Standing as adamant as my broken body would allow me, I held my left paw up in defense, taking in a breath of calm before staring at my opponent with pure anger, ready to finish this fight. With a cocky chuckle, the Claymore of my opponent hit the ground as the he began to go into a sprint, dragging his colossal blade behind him as the metal screeched against the dirt and wood. Three feet away, the feline’s blade rose above his head, arcing in a red-flushed light as it shone against the moon, acting as the executioner’s ax in this far cry from a long night of solace. The feline took one final step, swinging his blade down to my body, wanting to cleave my being clean in two. As the blade came down, my body flashed in a haze of crimson liquid as my right paw threw itself forward, clenching the throat of my attacker as my claws dug into his flesh, drenching my paw with blood as it spewed from the wounds I had created.

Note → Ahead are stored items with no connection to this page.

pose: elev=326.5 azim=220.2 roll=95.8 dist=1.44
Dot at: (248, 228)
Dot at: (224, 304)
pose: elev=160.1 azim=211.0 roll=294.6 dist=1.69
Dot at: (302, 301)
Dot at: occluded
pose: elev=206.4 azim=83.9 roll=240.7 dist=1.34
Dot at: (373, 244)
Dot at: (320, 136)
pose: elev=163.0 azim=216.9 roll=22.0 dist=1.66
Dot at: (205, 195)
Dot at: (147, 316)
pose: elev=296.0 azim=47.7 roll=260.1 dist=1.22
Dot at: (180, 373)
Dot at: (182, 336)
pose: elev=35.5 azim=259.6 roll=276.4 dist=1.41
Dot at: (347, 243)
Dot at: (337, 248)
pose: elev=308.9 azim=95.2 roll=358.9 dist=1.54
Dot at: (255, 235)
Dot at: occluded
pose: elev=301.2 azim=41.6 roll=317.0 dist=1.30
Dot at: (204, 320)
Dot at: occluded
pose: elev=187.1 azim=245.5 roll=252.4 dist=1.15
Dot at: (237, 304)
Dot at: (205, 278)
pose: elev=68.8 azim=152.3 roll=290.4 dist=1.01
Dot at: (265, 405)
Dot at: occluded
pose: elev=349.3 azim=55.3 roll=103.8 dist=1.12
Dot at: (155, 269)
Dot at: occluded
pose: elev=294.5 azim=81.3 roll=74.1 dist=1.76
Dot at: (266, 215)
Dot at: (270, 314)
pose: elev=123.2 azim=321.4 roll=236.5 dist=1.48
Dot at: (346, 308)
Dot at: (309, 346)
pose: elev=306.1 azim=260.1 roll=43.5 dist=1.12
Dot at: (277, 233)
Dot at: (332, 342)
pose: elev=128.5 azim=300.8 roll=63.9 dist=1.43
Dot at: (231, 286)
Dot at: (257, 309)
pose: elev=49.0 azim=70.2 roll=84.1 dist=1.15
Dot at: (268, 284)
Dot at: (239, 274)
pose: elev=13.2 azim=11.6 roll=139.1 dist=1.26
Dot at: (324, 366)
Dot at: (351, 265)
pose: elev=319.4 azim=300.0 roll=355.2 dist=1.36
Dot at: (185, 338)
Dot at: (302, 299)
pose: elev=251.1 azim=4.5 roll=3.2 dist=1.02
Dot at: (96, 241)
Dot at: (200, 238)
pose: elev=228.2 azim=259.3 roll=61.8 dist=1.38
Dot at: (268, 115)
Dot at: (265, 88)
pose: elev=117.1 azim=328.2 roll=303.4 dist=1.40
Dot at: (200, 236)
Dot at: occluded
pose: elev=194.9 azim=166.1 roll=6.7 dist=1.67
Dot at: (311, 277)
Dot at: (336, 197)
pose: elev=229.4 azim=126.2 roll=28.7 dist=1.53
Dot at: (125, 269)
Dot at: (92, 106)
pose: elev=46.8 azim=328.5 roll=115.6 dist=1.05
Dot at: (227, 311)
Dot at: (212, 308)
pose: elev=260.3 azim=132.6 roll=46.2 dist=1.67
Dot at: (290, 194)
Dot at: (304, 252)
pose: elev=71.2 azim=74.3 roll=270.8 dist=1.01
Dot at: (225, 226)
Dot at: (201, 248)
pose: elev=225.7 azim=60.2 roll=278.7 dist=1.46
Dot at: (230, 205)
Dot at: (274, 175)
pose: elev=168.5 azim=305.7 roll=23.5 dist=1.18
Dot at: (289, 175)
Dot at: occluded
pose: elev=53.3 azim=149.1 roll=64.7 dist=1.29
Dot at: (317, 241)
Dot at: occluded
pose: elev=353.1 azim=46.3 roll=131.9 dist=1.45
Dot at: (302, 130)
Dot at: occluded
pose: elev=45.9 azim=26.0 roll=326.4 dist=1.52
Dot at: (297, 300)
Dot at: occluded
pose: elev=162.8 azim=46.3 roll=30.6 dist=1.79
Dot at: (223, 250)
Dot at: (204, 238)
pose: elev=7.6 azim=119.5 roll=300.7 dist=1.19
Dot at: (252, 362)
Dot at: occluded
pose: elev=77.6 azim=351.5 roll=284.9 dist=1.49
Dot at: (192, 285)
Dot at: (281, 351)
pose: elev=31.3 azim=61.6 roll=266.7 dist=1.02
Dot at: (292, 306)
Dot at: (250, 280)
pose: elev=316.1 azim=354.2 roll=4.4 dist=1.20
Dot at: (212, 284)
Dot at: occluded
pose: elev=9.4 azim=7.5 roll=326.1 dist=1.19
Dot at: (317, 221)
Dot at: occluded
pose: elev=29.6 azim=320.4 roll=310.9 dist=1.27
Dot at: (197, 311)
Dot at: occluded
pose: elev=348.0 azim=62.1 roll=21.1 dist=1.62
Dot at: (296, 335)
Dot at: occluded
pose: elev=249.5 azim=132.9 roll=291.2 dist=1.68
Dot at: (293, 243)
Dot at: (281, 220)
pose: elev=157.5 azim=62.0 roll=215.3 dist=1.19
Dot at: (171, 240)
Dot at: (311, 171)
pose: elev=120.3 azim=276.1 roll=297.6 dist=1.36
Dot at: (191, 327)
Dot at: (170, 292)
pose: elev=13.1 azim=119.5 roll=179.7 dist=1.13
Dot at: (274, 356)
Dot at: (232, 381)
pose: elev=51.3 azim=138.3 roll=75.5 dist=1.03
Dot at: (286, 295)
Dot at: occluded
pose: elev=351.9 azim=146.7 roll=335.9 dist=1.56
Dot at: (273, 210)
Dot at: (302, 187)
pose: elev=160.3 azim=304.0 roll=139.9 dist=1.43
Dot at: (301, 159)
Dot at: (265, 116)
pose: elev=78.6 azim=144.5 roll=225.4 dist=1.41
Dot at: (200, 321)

With the twitching of my newest victim’s leg coming to an abrupt end, my claws cleaved the esophagus of the deceased feline, slashing his flesh as his body fell to the ground, covered in the blood of his allies and even my own. With the absolute power of my enraged outburst fading, my vision began to blacken once more as I stumbled backwards, slumping at the trunk of a nearby tree. Fatigue was beginning to drown me, as keeping my eyelids from coming to a close became an increasingly difficult challenge.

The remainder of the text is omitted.